Anyone born male in American between 1920 and 1950 knows that the idea of manhood stained his life. It was an idea with authority, with mystery…The peripheries extended beyond sex to those qualities you could not define that assertion of will and determination which was supposed to be inherent in manhood. These were the ambiguities which proved so treacherous for most American men.
Willie (Michael Ontkean) is a Brooklyn born Jew who teaches high school in New York City. Phil (Ray Sharkey) is an Italian Catholic who is a fashion photographer. The meet in 1970 after seeing Truffaut's film Jules et Jim in Greenwich Village. Neither is doing what he really wants to do. Willie dreams of being a jazz pianist; Phil wants to be a "Jewish intellectual." They share the stories of their lives including how they escaped the draft. Perhaps the strongest bond between them is their mutual confusion. Both men literally don't know who they are, what women want from them, or what they want for themselves.
Willie and Phil fall far short of the traditional ideal of masculinity. They are soft, out-of-focus children, yearning for something that they can't define. They are reactors to life rather than actors. Their friendship flourishes because together they add up to one whole, complicated, adventurous man. The catalyst which transforms their lives turns out to be Jeannette (Margot Kidder).
What is this thing called love?
This funny thing called love…
Just who can solve its mystery?
"What is This Thing Called Love?"
Jeannette has come to New York from Kentucky. She's a perky, pretty, and practical woman who knows a good thing when she finds it. Willie and Phil meet her in Washington Square and are enchanted. They soon become an inseparable threesome. After flipping a coin, Jeannette decides to move in with Willie. She advises him, "Never tell me that you love me. Just love me." He does. Then one night after the three have dropped acid, Jeannette and Phil make love. They all agree that their "destines are interlocked forever." But forever is a long time especially for Americans.
Eventually Jeannette gets pregnant and marries Willie. They go off to a farm to fulfill his quest for the simple life near the good earth. Phil heads out to California and a career directing commercials. The child, Zelda, grows up, but she is not enough for her mother. Jeannette wants to re-enter society and get a job. At her insistence, they leave the farm and settle down with Phil in Malibu where he's found a pot of gold at the end of the rainbow. She works for him as a film editor.
At one point in the movie, Jeannette's sister asks her what she mans by love. She responds, "Affection, emotion, passion, sex, desire, laughter, friendship, longing, lust, boredom, tears, hatred, sadness, joy…you know, love." For Willie, Phil, and Jeannette, love is a mystery a funny thing that can't be pinned down or defined in one, two or even three ways. Since none of these individuals possesses a secure sense of identity, they are not capable of the self-abandonment sexual love calls for or the self-giving love a mature relationship demands. By the end of the story, each character has tried a variety of roles, ideals, jobs, and dreams but missed the satisfaction of sustained love and the beauty of authentic commitment to another person.

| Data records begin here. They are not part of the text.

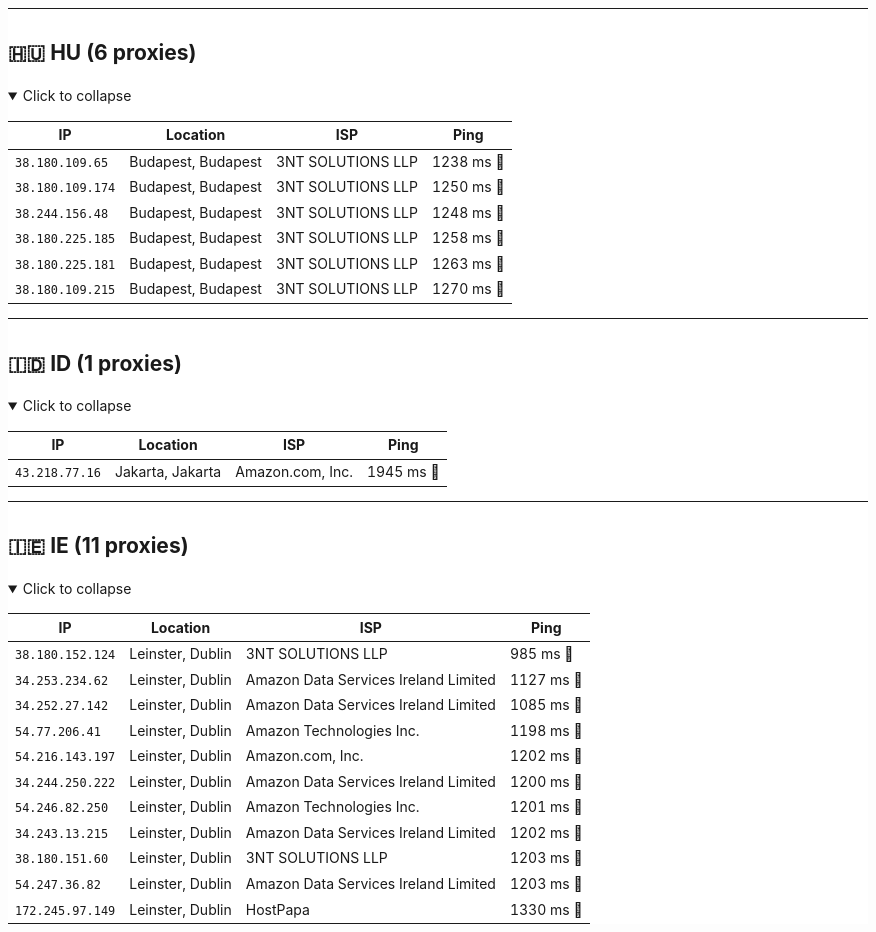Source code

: </details>

---

## 🇭🇺 HU (6 proxies)
<details open>
<summary>Click to collapse</summary>

| IP | Location | ISP | Ping |
|----|----------|-----|------|
| `38.180.109.65` | Budapest, Budapest | 3NT SOLUTIONS LLP | 1238 ms 🦥 |
| `38.180.109.174` | Budapest, Budapest | 3NT SOLUTIONS LLP | 1250 ms 🦥 |
| `38.244.156.48` | Budapest, Budapest | 3NT SOLUTIONS LLP | 1248 ms 🦥 |
| `38.180.225.185` | Budapest, Budapest | 3NT SOLUTIONS LLP | 1258 ms 🦥 |
| `38.180.225.181` | Budapest, Budapest | 3NT SOLUTIONS LLP | 1263 ms 🦥 |
| `38.180.109.215` | Budapest, Budapest | 3NT SOLUTIONS LLP | 1270 ms 🦥 |

</details>

---

## 🇮🇩 ID (1 proxies)
<details open>
<summary>Click to collapse</summary>

| IP | Location | ISP | Ping |
|----|----------|-----|------|
| `43.218.77.16` | Jakarta, Jakarta | Amazon.com, Inc. | 1945 ms 🦥 |

</details>

---

## 🇮🇪 IE (11 proxies)
<details open>
<summary>Click to collapse</summary>

| IP | Location | ISP | Ping |
|----|----------|-----|------|
| `38.180.152.124` | Leinster, Dublin | 3NT SOLUTIONS LLP | 985 ms 🐌 |
| `34.253.234.62` | Leinster, Dublin | Amazon Data Services Ireland Limited | 1127 ms 🦥 |
| `34.252.27.142` | Leinster, Dublin | Amazon Data Services Ireland Limited | 1085 ms 🦥 |
| `54.77.206.41` | Leinster, Dublin | Amazon Technologies Inc. | 1198 ms 🦥 |
| `54.216.143.197` | Leinster, Dublin | Amazon.com, Inc. | 1202 ms 🦥 |
| `34.244.250.222` | Leinster, Dublin | Amazon Data Services Ireland Limited | 1200 ms 🦥 |
| `54.246.82.250` | Leinster, Dublin | Amazon Technologies Inc. | 1201 ms 🦥 |
| `34.243.13.215` | Leinster, Dublin | Amazon Data Services Ireland Limited | 1202 ms 🦥 |
| `38.180.151.60` | Leinster, Dublin | 3NT SOLUTIONS LLP | 1203 ms 🦥 |
| `54.247.36.82` | Leinster, Dublin | Amazon Data Services Ireland Limited | 1203 ms 🦥 |
| `172.245.97.149` | Leinster, Dublin | HostPapa | 1330 ms 🦥 |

We have more freedom now, more permission to love almost anyone we want, but we also have more problems, more ambivalence. That to me is what characterizes the 70s: confusion. Those years were not about boldness, they were not yet about assurance. They were about thinking we had the answer only to discover that the answer went away, it flew out the window the next day.
The taste for new experiences is deeply embedded in the American grain. Willie, Phil, and Jeanette refuse to accept less than a full share of life; one searches in a commune and in India for the answer which will give his life the harmony and wholeness it lacks; another looks for and finds wealth yet discovers that the fruits of his ambition taste sour; and the third does what she wants to do and nothing more. In the experience of these Mazursky characters, we trace several impulses out of the 1070s, including the thirst for a constantly revised self and an impatience with the restrictions and boundaries of fidelity to one person.
Like other Mazursky films, Willie and Phil exudes a certain rakish bonvivance; we identify with the threesome and their efforts to achieve "life with a capital L." When we meet their parents, it becomes easier to understand their escapades. And in the last scene, when it is reported that all three are now living very ordinary lives, our hearts go out to them with a mixture of joy and sadness. Joy in the hope that each has achieved a firmer sense of self and sadness in the fear that they may have lost in the process their dreams of all the wild possibilities. Willie and Phil is a provocative, humanistic, and multi-leveled film well worth seeing and discussing.